One line from his medical report stayed etched in his mind: ‘HbA1c, 6.7. Type 2 diabetes.’ That line made the reality impossible to ignore, he adds. Even after starting treatment, progress felt slow. That was when he realized medication alone would not solve the problem.
“I was approaching health like a short-term project. What mattered was consistency across sleep, movement, nutrition, hydration, and stress management.” Bawri now believes lasting change comes from a structured regimen rather than extreme diets. His mornings start with a drink of turmeric, ginger, black pepper, and lemon. He avoids coffee for at least 90 minutes after waking to let cortisol levels stabilize naturally.

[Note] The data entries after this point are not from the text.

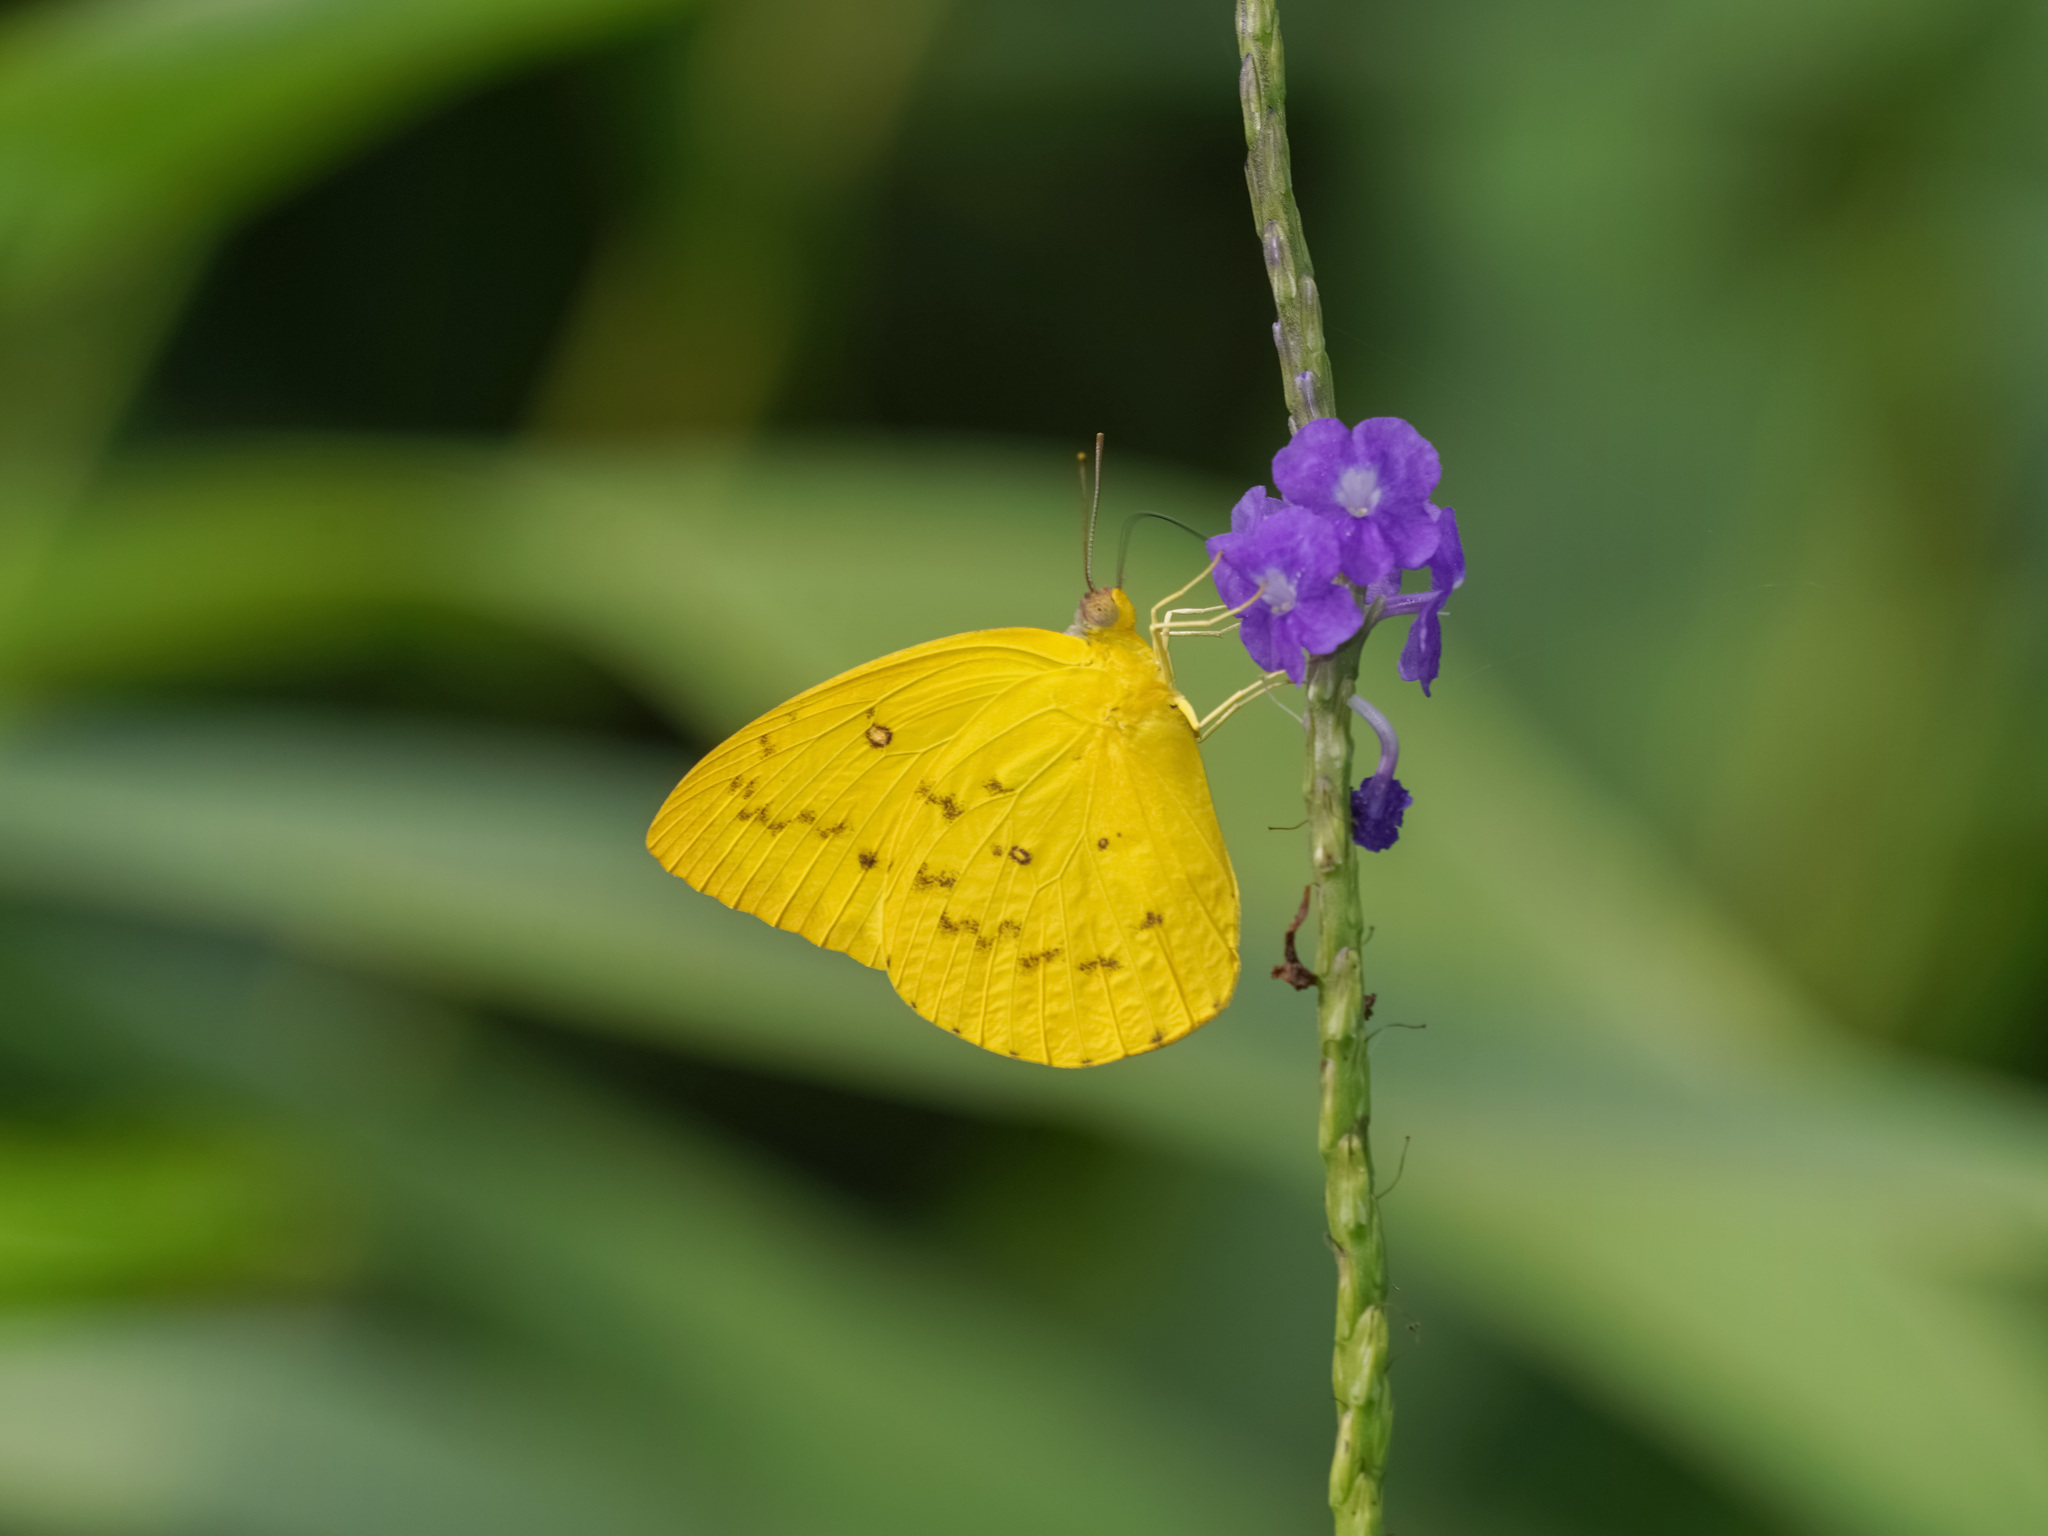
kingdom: Animalia
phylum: Arthropoda
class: Insecta
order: Lepidoptera
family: Pieridae
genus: Catopsilia
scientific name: Catopsilia scylla
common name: Orange emigrant
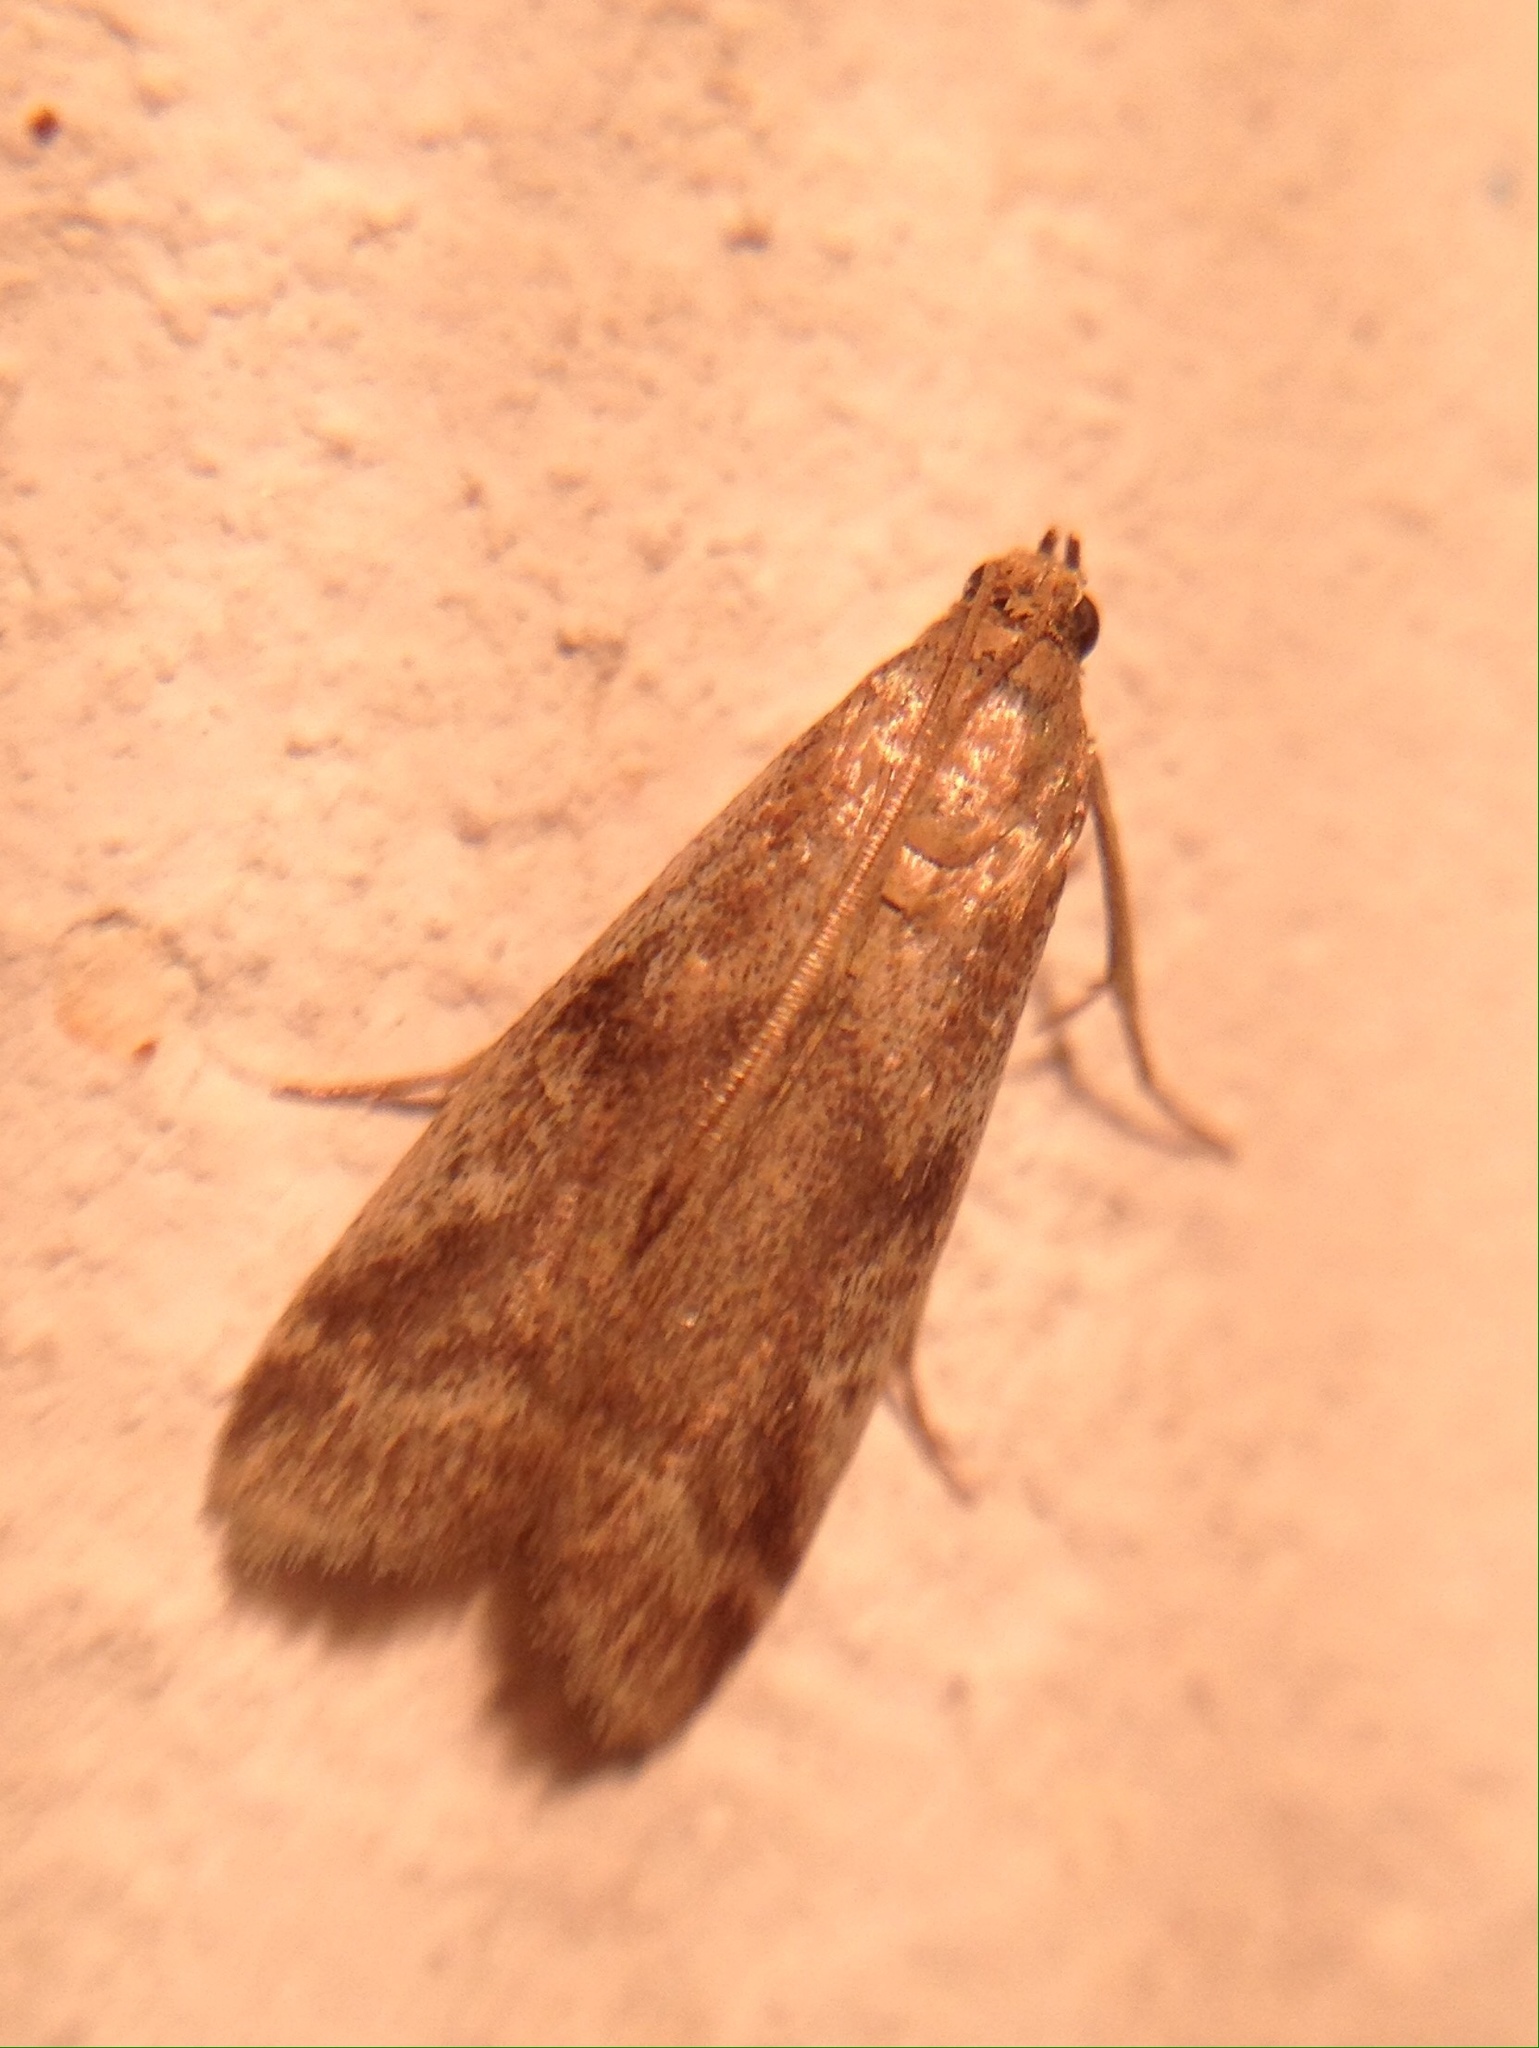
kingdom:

His first meal is usually around 8 am and includes protein-rich foods, such as Greek yoghurt with soaked nuts and seeds. Lunch is his largest meal. It typically includes lean protein, vegetables eaten first, fermented foods like yoghurt or kefir, and controlled portions of complex carbohydrates such as millet or brown rice. He also increased his daily fiber intake from about 15 g to nearly 40 g.
He has significantly reduced evening snacking and, when hungry, chooses almonds or walnuts. Dinner is light and usually finished by 5:30 pm. It often includes paneer, soup, or cooked vegetables. Apart from water or herbal tea, he avoids eating after dinner.
He also regularly takes supplements, including Vitamin D3 with K2 and magnesium glycinate.
Discussing his workout regimen, Bawri says his fitness journey evolved gradually and avoided punishing workouts. “Walking was where I began because at that stage, it was all my body could comfortably handle. The idea was not to burn calories. It was to teach my body that movement was now part of daily life,” he recalls.
Over time, he progressed to cycling, bodyweight exercises, resistance bands, and eventually strength training. Today, he follows a push-pull split six days a week, with workouts lasting 60 to 75 minutes. Daily walking remains non-negotiable, and he considers 10,000 steps a baseline rather than a target.
Alongside strength training, he also includes short Zone 2 cardio sessions and a structured morning breathwork routine, which he says have significantly helped regulate his nervous system. “For me, the greatest achievement was feeling stable and consistent every single day,” he says.
While compliments followed his transformation, Bawri insists the real reward was quieter and far more meaningful.
“Waking up without an alarm and thinking clearly in the morning, and walking upstairs without counting floors. My body no longer felt like it was in a crisis mode. That sense of steadiness changed me more than compliments ever could,” he says.
Today, he says his Type 2 diabetes is in remission, he has remained asthma-free for over 11 years, and his blood pressure stays around 110/70.
When asked for weight loss advice, he says, “Most people approach weight loss incorrectly because they focus only on changing their appearance instead of striving to achieve overall health. Weight gain is often the body’s way of indicating that something internally is not functioning properly. Sleep, stress, food quality, movement, and consistency all play a major role in how the body functions on a daily basis.”
“A daily routine where individuals consistently make healthier choices and avoid unhealthy ones works best,” he says and concludes, “The human body naturally seeks ways to return to a state of balance. Our job is to stop working against it simply.”